In an interview after Tuesday’s event, Google hardware chief Rick Osterloh said he fully expects consumers to hold the new phone up to Apple’s latest.

“I think they can, should and will,” he told Recode. “If someone is a Google user this is the best phone for them without a doubt.”

The phone, which was introduced Tuesday, offers a slate of high-end specifications, including the latest Snapdragon 821 chip from Qualcomm, a fingerprint reader and high-resolution OLED display. Beyond that, it offers a built-in personal assistant and a system that backs up all photos and videos at full resolution to Google Photos, ensuring the Pixel never runs out of space.

Of course, Google won’t be competing just against Apple, but also all of Google’s Android partners, a list that includes market leader Samsung, former subsidiary Motorola as well as Taiwan’s HTC, which is doing the actual manufacturing of the Pixel.

So why, again, is Google building its own hardware?

Osterloh started Tuesday’s event by rhetorically asking the same question, noting that it is what he gets asked the most. And, even after an impressive slate of new products, the answer remains unclear.

Yes, the new Google Assistant is nice, but wouldn’t it work just as well on a Nexus phone whose hardware wasn’t Google-designed?

With Daydream VR, Google has said it is making the headset design available to others. Is Google’s ability to choose soft, cozy fabrics really that keen?

Finally, with Google Home, the company is offering up a much needed rival to Amazon’s Echo, but, as Osterloh confirmed, Google is happy to license Google’s assistant to other speaker makers. That means that ultimately, lots of other companies could build products similar to Google Home.

Which brings us back to the same question: Why is Google building its own hardware?

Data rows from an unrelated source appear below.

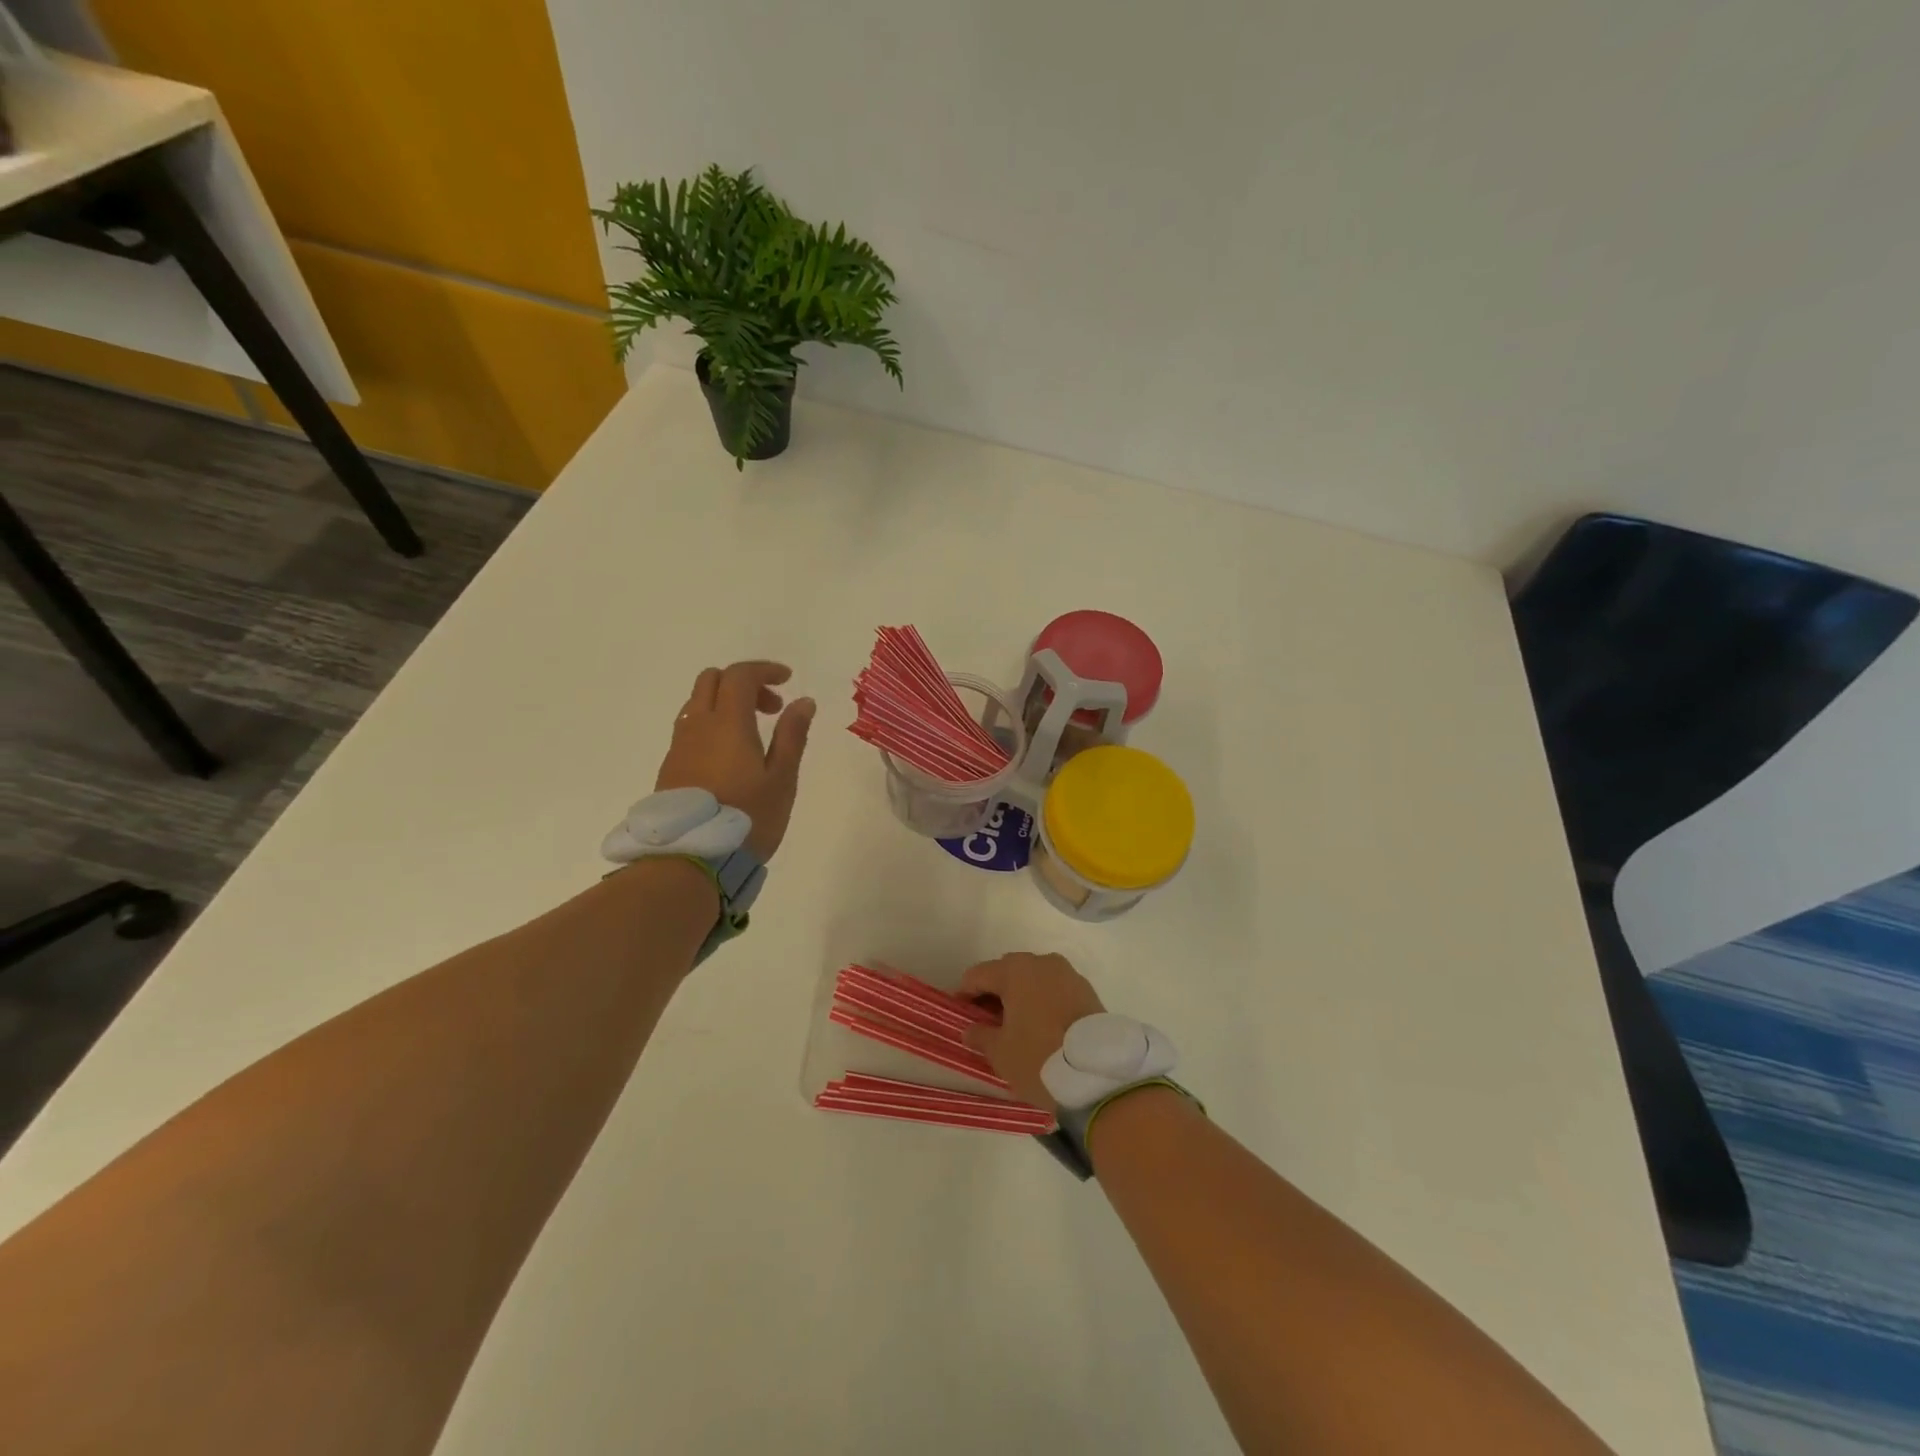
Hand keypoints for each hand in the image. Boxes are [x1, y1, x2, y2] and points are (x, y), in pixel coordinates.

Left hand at [655, 661, 815, 861]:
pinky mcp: (670, 767)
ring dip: (725, 703)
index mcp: (728, 723)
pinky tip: (729, 755)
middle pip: (712, 681)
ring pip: (697, 703)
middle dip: (744, 683)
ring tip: (753, 734)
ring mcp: (679, 746)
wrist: (691, 859)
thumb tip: (803, 701)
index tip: (787, 681)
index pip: (740, 676)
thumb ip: (792, 735)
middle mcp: (698, 726)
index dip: (765, 670)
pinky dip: (712, 725)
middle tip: (771, 708)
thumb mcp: (782, 778)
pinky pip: (690, 728)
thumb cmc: (747, 818)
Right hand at [958, 953, 1104, 1107]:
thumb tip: (971, 1029)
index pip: (978, 975)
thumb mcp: (1000, 1053)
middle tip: (987, 1020)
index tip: (959, 1013)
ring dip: (1021, 995)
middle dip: (994, 992)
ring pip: (1034, 979)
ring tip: (1017, 1024)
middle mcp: (1042, 963)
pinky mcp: (1087, 990)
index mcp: (1015, 970)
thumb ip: (980, 1035)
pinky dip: (1044, 1001)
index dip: (965, 993)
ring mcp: (1068, 974)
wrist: (1098, 1073)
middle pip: (1008, 971)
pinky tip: (1042, 1026)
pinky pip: (1055, 989)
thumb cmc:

Osterloh stressed that the company felt it couldn’t properly build the voice assistant without also doing some hardware incorporating the technology.

“If you want to push the innovation edge, you need to do it building hardware and software together in some areas,” Osterloh said.

Google espoused similar opinions to justify its Nexus program, in which it developed new Android versions alongside a lead hardware device made by a partner. That program, though, gave its hardware partners both more branding and more freedom in the physical hardware design.

Last year’s Nexus phone from LG, for example, looked more like that company’s other products than it did the Nexus phone from Huawei. The Motorola-built Nexus 6, meanwhile, closely resembled the design of the Moto X.

But Nexus is dead, Osterloh confirmed. In its place, the Pixel program is designed to have Google’s take on hardware design as well as software. Google won’t be setting up manufacturing operations, though, relying on various Asian hardware makers for those duties.

With the Pixel phone’s camera, for example, Osterloh said the company not only wrote the software, but picked the sensor and helped develop the lens.

“That combined work made it so we could develop a really terrific camera,” he said.

Still, Osterloh stressed that Google isn’t trying to be all things to all people when it comes to smartphones. It is focused on a few key markets and is aiming solely at the premium segment. “That’s the plan right now,” Osterloh said. “We feel we have the most innovation we can bring to bear in the high-end space.”

Osterloh has also been working to narrow the company’s overall hardware projects to a manageable number. “Let’s focus on things that really help move Google’s strategy and agenda forward,” Osterloh said he told the team. “That meant certain projects just didn’t fit, frankly.”

The only widely known project to get the ax was Project Ara, the company’s modular phone effort. But Osterloh confirmed he canceled several other projects either in their early stages or on the drawing board. “There were a number of them,” he said, declining to offer any other details.